__Instrucciones de trabajo__.
A) Según el texto sobre Bukele y los inversionistas, ¿qué obliga a muchos de quienes lo valoran positivamente a comer menos?
B) Prosigue el texto sobre Bukele y la economía salvadoreña a partir de su última oración.

__Texto proporcionado__.

○ ○ ○ ○ ○

Rodolfo Cardenal
Las elevadas valoraciones positivas de Bukele y su presidencia no se corresponden con la percepción de los inversionistas, en particular, los extranjeros. En los dos últimos años, El Salvador es el país de la región con menos inversión extranjera directa, el de menor crecimiento económico y el de las finanzas más maltrechas. Ese cortocircuito indica que algo importante falla. El entusiasmo de la opinión pública no es compartido por los inversionistas. Las encuestas son favorables a Bukele, pero el raquítico desempeño de la economía afecta negativamente a la mayoría de quienes hacen esas valoraciones. A muchos de ellos el elevado costo de la canasta básica los obliga a comer menos. Dicho de otra manera, a Bukele le va muy bien, mientras que a las mayorías les va cada vez peor. Otro cortocircuito importante.

○ ○ ○ ○ ○

__Datos para analizar__.
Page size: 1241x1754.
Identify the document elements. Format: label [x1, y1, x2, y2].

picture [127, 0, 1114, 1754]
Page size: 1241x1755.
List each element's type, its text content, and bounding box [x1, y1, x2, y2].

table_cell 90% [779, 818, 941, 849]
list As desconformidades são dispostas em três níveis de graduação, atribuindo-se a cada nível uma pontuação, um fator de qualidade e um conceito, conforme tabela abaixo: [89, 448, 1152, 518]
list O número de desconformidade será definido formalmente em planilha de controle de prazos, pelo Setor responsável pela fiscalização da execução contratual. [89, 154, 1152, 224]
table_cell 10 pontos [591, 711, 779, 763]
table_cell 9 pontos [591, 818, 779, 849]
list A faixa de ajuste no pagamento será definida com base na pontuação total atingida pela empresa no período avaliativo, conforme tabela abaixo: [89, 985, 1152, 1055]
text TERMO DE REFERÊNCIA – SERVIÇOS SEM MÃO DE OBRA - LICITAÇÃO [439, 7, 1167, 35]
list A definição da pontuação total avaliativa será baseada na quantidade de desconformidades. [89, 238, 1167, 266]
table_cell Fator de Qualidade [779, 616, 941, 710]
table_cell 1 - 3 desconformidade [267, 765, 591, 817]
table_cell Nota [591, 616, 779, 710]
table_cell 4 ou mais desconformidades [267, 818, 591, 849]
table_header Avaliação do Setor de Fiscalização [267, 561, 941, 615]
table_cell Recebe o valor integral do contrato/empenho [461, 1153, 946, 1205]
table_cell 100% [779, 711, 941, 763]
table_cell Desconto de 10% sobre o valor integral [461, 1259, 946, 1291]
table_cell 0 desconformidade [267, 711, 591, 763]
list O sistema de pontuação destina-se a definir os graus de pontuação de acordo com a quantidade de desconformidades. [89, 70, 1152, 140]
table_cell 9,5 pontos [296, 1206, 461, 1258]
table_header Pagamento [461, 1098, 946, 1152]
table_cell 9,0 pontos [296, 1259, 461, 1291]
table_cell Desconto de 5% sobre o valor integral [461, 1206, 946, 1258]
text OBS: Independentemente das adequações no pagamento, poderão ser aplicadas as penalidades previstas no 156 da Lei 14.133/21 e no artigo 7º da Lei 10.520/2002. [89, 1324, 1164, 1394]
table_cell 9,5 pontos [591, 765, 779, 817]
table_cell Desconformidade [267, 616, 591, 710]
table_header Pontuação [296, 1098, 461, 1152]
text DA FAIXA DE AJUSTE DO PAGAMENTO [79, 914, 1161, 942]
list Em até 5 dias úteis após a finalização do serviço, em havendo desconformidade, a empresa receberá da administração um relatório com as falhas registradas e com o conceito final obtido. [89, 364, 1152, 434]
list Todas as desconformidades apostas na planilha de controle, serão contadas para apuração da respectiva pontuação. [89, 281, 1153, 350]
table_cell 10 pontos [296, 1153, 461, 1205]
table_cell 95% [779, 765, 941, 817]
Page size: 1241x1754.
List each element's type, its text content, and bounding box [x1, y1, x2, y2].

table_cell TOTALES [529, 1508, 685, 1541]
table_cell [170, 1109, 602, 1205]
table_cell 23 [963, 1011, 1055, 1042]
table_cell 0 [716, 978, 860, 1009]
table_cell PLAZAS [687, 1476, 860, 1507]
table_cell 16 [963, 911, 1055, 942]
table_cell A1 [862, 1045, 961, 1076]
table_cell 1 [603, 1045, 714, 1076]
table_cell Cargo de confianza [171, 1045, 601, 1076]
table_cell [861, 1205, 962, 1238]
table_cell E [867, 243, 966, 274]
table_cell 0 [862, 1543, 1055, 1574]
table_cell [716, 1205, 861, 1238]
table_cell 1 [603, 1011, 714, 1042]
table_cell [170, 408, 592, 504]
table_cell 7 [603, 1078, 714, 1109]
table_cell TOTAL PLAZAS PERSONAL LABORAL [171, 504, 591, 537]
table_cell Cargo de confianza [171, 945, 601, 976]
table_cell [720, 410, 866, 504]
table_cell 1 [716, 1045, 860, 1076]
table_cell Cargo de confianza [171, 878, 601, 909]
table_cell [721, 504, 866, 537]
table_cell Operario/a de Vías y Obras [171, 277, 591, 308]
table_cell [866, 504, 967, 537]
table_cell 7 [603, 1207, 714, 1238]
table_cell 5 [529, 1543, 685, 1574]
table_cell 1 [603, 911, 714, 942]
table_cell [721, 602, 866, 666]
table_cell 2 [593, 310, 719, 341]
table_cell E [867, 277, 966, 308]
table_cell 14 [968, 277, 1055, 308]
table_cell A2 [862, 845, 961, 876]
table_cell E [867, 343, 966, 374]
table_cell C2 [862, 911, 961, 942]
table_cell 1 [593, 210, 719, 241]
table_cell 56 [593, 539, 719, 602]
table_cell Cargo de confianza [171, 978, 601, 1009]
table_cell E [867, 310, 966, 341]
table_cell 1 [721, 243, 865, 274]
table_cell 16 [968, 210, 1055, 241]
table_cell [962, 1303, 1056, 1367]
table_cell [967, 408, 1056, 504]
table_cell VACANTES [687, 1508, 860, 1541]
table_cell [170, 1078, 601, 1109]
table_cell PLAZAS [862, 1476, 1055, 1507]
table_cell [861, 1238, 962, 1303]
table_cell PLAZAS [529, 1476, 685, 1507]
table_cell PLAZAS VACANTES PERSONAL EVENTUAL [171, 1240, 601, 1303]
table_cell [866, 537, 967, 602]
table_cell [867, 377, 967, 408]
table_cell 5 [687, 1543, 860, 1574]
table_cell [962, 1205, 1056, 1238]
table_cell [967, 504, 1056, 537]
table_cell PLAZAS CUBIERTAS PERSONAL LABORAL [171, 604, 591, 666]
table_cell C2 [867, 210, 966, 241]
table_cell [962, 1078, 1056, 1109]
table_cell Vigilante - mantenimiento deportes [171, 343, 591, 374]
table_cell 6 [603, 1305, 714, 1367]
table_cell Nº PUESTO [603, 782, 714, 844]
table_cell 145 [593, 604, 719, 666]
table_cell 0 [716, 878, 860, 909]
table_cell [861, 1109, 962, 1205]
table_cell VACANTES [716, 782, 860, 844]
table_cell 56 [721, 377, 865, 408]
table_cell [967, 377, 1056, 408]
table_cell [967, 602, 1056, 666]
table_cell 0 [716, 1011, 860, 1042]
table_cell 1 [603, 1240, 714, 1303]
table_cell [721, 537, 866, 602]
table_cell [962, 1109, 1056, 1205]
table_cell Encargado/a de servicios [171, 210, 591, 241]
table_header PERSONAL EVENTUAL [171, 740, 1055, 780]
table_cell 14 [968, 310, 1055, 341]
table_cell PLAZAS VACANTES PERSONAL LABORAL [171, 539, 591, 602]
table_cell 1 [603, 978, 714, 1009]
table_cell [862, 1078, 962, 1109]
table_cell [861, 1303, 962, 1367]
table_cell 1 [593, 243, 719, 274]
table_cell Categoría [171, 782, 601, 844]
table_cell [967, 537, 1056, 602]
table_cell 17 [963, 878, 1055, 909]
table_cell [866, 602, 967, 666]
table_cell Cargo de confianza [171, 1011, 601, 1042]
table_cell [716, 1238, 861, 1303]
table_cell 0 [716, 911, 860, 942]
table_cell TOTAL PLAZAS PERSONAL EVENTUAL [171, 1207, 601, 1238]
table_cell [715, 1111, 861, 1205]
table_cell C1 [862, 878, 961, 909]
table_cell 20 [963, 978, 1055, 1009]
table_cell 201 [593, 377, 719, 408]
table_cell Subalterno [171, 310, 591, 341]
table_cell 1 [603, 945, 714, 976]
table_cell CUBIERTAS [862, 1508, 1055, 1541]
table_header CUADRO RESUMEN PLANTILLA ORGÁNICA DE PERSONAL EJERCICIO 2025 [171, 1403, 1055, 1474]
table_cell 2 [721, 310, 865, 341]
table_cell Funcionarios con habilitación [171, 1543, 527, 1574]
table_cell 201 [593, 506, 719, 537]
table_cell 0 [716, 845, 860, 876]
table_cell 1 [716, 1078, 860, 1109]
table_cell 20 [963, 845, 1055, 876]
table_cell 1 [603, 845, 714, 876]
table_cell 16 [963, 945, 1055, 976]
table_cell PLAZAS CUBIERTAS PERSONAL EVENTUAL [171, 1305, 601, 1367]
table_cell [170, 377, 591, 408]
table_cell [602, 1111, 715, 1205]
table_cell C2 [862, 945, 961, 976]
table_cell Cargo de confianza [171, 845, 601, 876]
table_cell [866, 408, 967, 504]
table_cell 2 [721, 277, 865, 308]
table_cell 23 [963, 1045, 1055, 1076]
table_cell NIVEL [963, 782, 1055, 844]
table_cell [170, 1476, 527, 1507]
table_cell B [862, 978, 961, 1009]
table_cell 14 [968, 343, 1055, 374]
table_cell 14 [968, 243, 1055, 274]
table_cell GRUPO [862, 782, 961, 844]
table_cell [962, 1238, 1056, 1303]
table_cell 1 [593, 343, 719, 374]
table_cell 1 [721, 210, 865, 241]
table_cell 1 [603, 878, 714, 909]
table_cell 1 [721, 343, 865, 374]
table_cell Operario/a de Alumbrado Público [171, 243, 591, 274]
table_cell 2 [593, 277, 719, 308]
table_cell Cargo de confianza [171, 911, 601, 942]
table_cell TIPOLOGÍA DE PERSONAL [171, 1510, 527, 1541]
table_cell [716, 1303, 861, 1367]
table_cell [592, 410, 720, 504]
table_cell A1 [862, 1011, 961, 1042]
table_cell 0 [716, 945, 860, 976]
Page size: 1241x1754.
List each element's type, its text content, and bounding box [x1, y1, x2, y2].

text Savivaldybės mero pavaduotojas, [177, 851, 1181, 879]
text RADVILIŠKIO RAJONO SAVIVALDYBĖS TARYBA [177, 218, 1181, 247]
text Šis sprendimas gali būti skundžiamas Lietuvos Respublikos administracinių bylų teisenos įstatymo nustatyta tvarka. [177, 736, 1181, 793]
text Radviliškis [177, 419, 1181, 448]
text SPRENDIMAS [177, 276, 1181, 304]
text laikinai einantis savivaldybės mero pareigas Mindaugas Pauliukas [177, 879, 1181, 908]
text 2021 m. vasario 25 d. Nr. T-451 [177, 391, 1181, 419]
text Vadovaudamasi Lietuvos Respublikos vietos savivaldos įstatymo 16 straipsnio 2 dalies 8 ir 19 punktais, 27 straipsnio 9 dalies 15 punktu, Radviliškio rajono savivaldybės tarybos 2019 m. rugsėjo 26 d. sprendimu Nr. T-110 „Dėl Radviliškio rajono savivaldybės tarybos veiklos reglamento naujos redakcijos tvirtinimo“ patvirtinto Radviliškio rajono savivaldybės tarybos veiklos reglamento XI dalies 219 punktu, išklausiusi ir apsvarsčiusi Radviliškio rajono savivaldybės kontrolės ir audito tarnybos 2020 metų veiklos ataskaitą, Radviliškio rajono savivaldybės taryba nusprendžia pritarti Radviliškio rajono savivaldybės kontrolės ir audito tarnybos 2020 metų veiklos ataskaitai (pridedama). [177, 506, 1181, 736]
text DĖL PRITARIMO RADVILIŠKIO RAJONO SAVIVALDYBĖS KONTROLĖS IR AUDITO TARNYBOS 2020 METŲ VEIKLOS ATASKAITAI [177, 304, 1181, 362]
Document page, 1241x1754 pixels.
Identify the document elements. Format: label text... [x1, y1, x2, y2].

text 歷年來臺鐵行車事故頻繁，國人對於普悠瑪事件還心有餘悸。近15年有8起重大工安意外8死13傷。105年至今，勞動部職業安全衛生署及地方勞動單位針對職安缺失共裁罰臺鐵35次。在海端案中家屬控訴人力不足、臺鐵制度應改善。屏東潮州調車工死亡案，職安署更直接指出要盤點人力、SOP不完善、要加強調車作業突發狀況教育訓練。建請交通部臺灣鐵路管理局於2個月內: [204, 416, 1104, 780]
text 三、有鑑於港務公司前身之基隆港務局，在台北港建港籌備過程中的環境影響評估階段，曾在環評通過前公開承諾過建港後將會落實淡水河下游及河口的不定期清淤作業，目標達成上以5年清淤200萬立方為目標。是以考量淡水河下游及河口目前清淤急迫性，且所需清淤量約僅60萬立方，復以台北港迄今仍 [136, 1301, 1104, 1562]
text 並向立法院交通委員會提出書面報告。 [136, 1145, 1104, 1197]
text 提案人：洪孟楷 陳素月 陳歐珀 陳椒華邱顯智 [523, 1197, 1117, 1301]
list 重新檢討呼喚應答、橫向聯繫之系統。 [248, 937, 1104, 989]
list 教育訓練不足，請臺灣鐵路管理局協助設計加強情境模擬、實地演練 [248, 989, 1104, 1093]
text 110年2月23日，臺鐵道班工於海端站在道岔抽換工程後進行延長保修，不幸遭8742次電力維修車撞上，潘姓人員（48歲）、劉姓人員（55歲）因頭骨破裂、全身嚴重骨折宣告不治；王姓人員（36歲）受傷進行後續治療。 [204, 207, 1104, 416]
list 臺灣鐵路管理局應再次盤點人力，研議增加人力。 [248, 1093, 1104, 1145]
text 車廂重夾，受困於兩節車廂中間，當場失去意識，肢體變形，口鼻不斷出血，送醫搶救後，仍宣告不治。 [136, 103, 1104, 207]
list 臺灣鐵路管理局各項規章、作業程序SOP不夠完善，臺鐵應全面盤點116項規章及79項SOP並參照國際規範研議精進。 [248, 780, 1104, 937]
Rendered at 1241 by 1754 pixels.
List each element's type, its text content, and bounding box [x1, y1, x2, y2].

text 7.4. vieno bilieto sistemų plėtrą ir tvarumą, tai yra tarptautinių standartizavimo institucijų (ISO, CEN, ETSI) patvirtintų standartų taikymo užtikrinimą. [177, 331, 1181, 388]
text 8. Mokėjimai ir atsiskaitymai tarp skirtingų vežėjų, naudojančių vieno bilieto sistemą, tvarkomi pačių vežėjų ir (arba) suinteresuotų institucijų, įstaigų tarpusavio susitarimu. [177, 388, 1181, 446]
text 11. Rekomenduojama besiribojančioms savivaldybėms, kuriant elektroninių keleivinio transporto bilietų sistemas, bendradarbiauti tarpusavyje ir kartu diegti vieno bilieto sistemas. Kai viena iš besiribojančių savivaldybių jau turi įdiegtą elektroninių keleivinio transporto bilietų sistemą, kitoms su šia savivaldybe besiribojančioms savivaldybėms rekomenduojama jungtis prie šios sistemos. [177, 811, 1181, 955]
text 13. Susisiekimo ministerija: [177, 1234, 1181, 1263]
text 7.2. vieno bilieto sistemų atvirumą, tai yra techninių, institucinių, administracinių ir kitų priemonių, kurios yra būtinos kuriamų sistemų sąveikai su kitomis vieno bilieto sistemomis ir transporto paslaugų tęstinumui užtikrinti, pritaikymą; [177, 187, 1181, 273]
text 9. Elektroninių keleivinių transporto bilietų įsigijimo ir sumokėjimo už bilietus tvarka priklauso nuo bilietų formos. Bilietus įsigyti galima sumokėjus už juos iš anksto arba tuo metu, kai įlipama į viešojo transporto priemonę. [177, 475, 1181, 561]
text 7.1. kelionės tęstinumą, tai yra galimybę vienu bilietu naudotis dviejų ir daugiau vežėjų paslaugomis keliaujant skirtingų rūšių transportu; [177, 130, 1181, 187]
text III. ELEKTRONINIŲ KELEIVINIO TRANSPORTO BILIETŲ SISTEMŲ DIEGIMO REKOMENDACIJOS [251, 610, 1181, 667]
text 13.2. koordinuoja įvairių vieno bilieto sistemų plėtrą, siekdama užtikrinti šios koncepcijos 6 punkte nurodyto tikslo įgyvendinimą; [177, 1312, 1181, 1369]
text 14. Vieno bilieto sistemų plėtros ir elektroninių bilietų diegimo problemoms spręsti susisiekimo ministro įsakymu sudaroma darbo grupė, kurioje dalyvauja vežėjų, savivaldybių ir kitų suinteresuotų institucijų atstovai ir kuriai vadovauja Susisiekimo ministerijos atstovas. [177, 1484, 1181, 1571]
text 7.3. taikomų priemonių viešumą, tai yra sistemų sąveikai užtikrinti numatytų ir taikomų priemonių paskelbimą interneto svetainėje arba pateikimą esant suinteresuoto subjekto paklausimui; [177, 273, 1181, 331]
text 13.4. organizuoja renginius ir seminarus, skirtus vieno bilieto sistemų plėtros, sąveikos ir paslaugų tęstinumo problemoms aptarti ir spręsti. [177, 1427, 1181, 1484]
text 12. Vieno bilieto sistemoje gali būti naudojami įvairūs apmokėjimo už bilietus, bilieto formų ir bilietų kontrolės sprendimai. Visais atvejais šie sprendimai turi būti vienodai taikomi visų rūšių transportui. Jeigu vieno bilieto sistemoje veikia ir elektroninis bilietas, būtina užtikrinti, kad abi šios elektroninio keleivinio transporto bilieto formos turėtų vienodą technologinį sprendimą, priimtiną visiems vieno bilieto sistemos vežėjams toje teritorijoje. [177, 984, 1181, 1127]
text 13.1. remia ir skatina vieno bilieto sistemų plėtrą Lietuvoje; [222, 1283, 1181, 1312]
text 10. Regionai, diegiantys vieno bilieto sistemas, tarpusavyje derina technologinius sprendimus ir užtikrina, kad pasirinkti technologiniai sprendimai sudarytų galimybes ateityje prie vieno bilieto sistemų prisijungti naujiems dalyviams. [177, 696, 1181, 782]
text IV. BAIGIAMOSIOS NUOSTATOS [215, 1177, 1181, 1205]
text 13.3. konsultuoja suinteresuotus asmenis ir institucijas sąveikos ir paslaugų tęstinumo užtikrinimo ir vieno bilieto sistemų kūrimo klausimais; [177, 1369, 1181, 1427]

○ ○ ○ ○ ○

__Respuestas__.
A) El elevado costo de la canasta básica.

B)
La inversión extranjera directa rehúye a El Salvador porque encuentra que el riesgo es demasiado elevado. Paradójicamente, mientras la opinión pública ya no percibe peligro y se siente segura gracias a la represión, el inversionista piensa lo contrario. La arbitrariedad institucional, la ausencia de una política económica clara y sostenible, y la crisis fiscal son fuente de incertidumbre inaceptable. La opinión pública, en cambio, no está interesada en la institucionalidad, a pesar de que sus derechos no están garantizados y son violentados continuamente. La política económica le parece innecesaria mientras tenga que mal comer hoy. La crisis fiscal le es ajena, aunque en algún momento sobre ella y su descendencia recaerá el aumento de los impuestos para saldar unas deudas que poco la beneficiaron. Esta mayoría se da por satisfecha con la seguridad derivada del régimen de excepción. Si llegara a exigir más, sobre ella se abatirá el peso de la represión, del desvalimiento y del terror, por ahora reservados a unos cuantos que cada vez son más.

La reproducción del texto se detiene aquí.